__CONSIGNE 1__
Recopiez à l'identique les lignes des entrées, en commençant par celle qui contient « Aviso Legal » et en vous arrêtant après celle qui contient « Lenker, Griffe und Vorbauten ».

__TEXTE À LIRE__

Pour l’heure, on dénombre quatre versions de ce modèle, dont une seule retient les services d’une boîte manuelle. La plus chère. Si la direction d’Acura avait pour objectif de mécontenter les disciples de ce modèle, elle ne s’y serait pas prise autrement. En apparence maladroite, cette stratégie correspond – la mémoire est une faculté qui oublie, vous savez – à l’époque des premières Integra. Tout le monde fantasmait sur les GS-R ou encore les Type R, mais ce sont les sages LS, GS et RS qui réalisaient l’essentiel des ventes.

Signe des temps, les livrées les plus accessibles financièrement retiennent les services d’une boîte automatique à variation continue (CVT). Un « luxe » que n’offre pas la Civic Si avec qui l’Integra a beaucoup en commun.

Par conséquent, si vous souhaitez bénéficier des performances dynamiques d’une Civic Si, mais préférez danser sur deux pédales plutôt que trois, l’Integra de base (34 350 $) représente une très bonne affaire. En contrepartie, si les « embraye-débraye » en pleine heure de pointe représentent pour vous un moment de détente plutôt que de tension, la Si est l’occasion à saisir.

Même si l’Acura comporte certains avantages (garantie plus généreuse, suspension plus prévenante et habillage intérieur plus soigné), on peine à trouver la justification à débourser quelque 10 000 $ de plus pour l’acquérir, pour peu que la performance pure se trouve au cœur de vos préoccupations.

Plus lourde et occupant plus d’espace sur la route qu’une Si, l’Integra filtre pauvrement les bruits de la route et de ses pneus. Ces derniers, au demeurant, sont d’une efficacité très moyenne et Acura aurait, pour ses versions haut de gamme, pu investir plus de ressources (lire $) dans des pneumatiques plus adhérents et aussi moins sonores. Certains répliqueront qu’il suffit d’augmenter le volume de la chaîne stéréo qui, sur le modèle essayé, bénéficiait de 16 haut-parleurs. À ce sujet, saluons la dotation élevée de caractéristiques de série, mais regrettons aussi au passage cette choquante décision d’imposer un supplément (550 $) sur chaque teinte extérieure à l’exception d’« argent lunaire métallique ». C’est dit !

__MATÉRIEL D'EXERCICE__
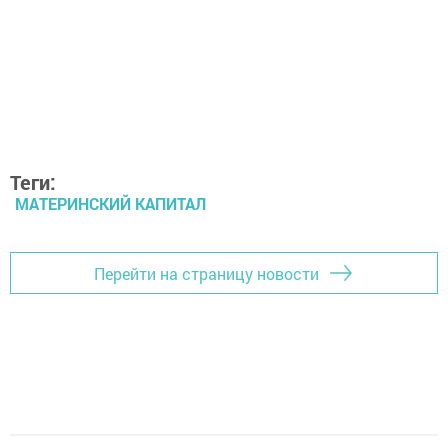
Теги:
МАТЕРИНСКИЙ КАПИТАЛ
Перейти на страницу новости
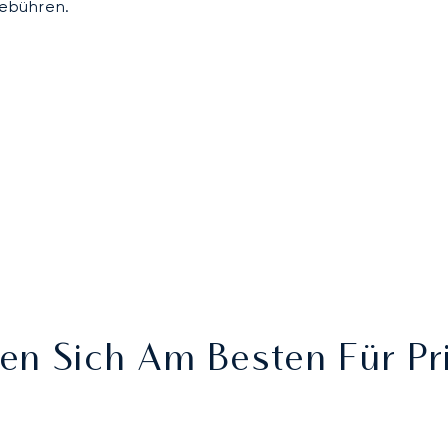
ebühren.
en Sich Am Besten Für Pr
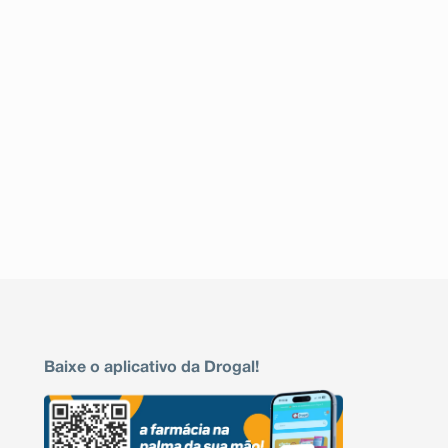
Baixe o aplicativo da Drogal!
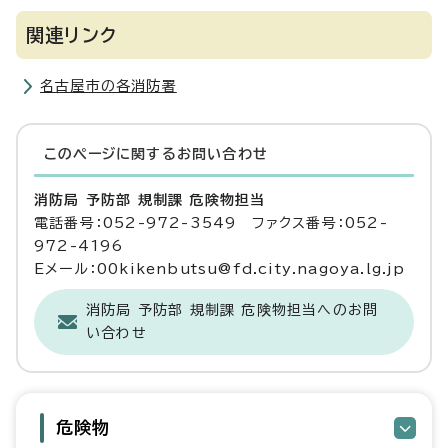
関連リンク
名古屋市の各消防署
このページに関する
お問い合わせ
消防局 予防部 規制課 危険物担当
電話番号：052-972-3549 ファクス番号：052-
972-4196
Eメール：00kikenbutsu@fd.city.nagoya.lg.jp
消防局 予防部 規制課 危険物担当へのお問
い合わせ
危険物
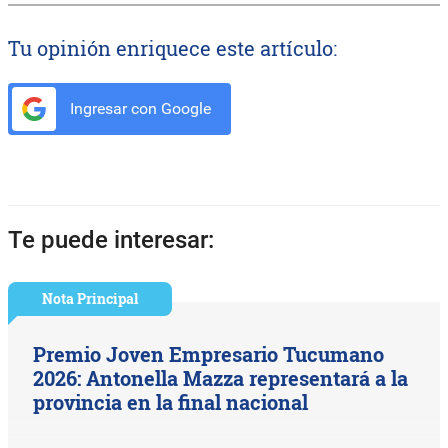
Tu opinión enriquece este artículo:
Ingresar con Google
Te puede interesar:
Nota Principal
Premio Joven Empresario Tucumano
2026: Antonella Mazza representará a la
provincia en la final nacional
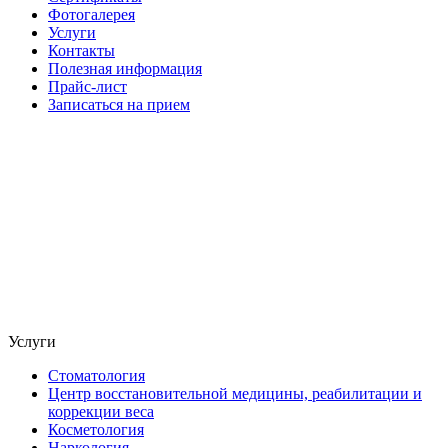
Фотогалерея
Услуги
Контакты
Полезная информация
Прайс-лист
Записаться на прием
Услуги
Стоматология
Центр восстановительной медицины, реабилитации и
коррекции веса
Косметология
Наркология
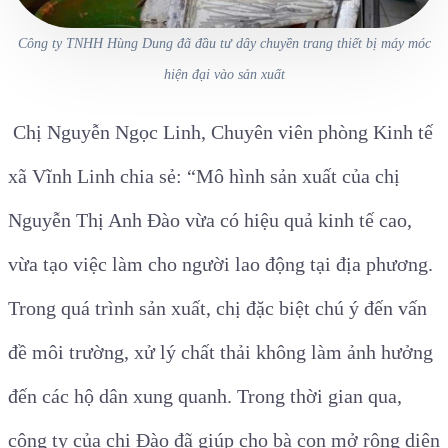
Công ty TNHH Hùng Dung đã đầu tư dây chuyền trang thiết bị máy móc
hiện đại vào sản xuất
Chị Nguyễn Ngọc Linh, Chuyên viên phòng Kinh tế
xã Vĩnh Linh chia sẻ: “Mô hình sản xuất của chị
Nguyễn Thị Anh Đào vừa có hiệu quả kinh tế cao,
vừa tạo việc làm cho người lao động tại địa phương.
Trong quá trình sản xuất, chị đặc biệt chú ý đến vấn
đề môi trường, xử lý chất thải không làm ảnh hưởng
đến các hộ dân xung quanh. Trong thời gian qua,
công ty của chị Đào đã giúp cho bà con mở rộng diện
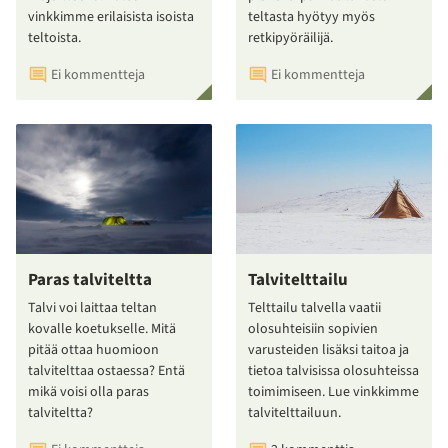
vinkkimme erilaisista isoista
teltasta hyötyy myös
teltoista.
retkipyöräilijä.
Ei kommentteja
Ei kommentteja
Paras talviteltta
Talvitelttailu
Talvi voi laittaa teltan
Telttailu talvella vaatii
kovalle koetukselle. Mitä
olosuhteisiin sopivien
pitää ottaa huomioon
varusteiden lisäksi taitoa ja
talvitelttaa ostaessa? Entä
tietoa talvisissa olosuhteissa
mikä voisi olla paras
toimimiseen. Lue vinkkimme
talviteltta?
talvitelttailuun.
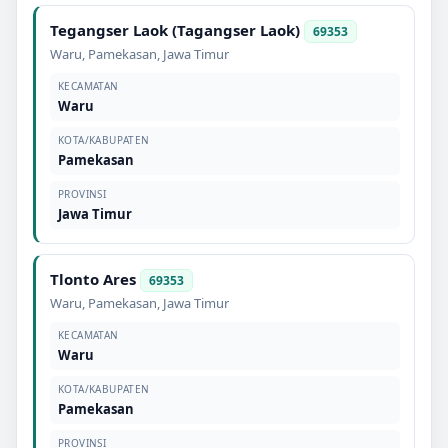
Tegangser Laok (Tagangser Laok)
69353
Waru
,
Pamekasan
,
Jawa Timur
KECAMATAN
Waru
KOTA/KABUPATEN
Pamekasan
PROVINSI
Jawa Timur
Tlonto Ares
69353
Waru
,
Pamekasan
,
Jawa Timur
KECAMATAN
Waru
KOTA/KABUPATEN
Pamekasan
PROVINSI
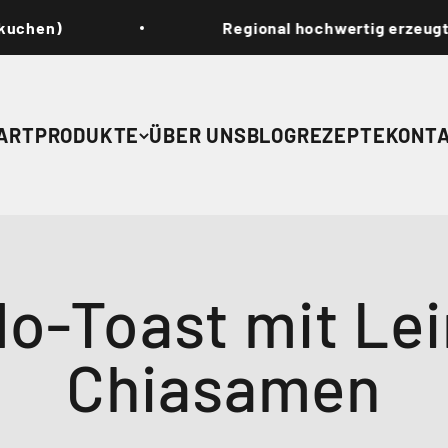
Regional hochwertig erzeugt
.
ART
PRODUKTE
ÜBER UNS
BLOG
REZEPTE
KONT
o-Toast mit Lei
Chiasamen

---

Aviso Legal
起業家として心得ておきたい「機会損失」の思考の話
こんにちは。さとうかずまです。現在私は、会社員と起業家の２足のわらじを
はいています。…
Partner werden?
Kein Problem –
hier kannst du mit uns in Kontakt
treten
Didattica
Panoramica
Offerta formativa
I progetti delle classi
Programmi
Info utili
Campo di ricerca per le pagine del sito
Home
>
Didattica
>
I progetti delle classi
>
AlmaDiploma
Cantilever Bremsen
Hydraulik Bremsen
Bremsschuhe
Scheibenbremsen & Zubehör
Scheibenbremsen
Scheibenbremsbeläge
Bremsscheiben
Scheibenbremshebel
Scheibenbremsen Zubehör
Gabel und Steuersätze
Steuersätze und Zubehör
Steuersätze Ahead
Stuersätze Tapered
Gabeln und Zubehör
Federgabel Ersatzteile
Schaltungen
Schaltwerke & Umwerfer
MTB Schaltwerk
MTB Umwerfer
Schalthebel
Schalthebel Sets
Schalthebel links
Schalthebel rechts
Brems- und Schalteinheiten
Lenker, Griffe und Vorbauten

...

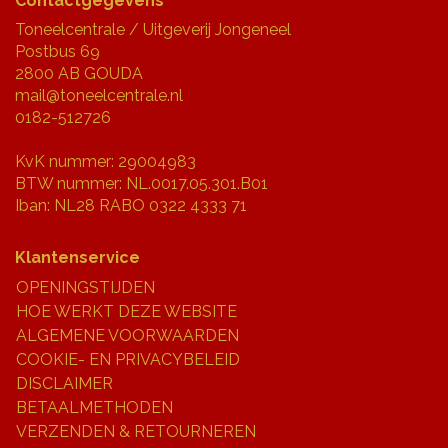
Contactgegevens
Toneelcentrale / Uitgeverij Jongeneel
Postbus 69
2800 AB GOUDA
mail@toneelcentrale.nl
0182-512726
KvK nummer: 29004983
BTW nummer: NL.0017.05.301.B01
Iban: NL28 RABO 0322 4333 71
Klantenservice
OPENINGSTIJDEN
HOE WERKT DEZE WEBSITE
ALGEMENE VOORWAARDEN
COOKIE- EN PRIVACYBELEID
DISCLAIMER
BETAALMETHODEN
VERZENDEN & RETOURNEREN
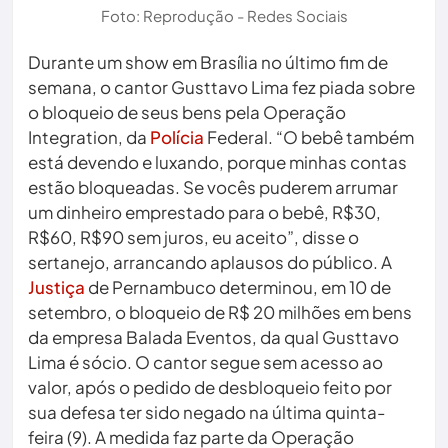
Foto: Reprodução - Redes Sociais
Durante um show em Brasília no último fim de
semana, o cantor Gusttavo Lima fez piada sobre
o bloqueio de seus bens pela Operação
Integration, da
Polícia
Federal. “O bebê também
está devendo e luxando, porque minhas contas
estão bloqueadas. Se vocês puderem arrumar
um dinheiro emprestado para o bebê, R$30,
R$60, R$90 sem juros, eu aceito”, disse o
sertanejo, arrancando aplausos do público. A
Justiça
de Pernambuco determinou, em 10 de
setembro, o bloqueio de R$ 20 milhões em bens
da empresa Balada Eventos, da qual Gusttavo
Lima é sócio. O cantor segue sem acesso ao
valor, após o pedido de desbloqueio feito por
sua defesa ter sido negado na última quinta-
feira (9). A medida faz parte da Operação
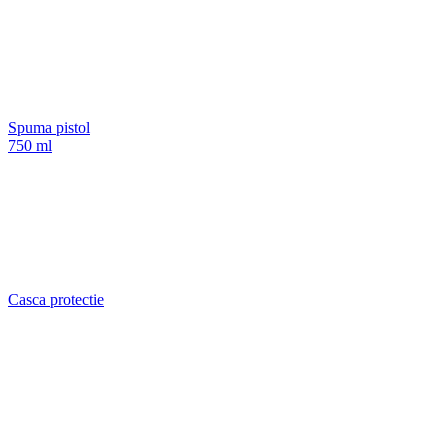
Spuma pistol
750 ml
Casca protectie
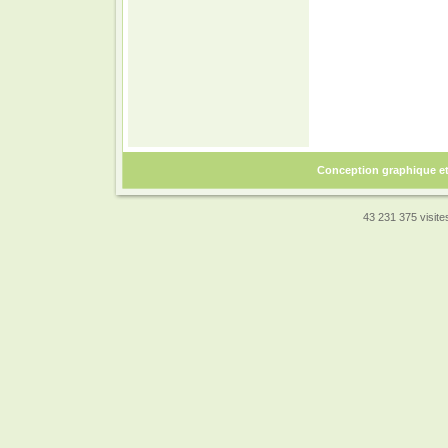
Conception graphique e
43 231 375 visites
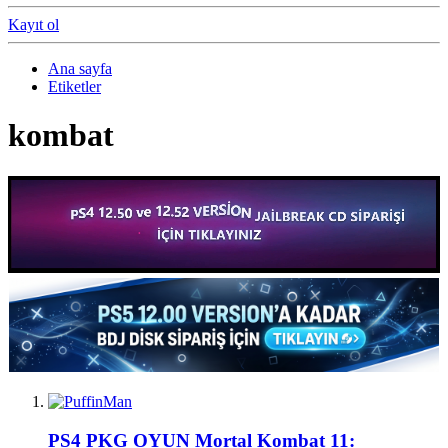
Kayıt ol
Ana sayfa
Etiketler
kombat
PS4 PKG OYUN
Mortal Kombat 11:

__CONSIGNE 2__
Dans le texte sur l'Acura Integra, quel supplément est exigé pour chaque teinte extérieure autre que « argent lunaire métallique » ?

__CORRIGÉ 1__
Aviso Legal
起業家として心得ておきたい「機会損失」の思考の話
こんにちは。さとうかずまです。現在私は、会社員と起業家の２足のわらじを
はいています。…
Partner werden?
Kein Problem –
hier kannst du mit uns in Kontakt
treten
Didattica
Panoramica
Offerta formativa
I progetti delle classi
Programmi
Info utili
Campo di ricerca per le pagine del sito
Home
>
Didattica
>
I progetti delle classi
>
AlmaDiploma
Cantilever Bremsen
Hydraulik Bremsen
Bremsschuhe
Scheibenbremsen & Zubehör
Scheibenbremsen
Scheibenbremsbeläge
Bremsscheiben
Scheibenbremshebel
Scheibenbremsen Zubehör
Gabel und Steuersätze
Steuersätze und Zubehör
Steuersätze Ahead
Stuersätze Tapered
Gabeln und Zubehör
Federgabel Ersatzteile
Schaltungen
Schaltwerke & Umwerfer
MTB Schaltwerk
MTB Umwerfer
Schalthebel
Schalthebel Sets
Schalthebel links
Schalthebel rechts
Brems- und Schalteinheiten
Lenker, Griffe und Vorbauten

__CORRIGÉ 2__
Un supplément de 550 $.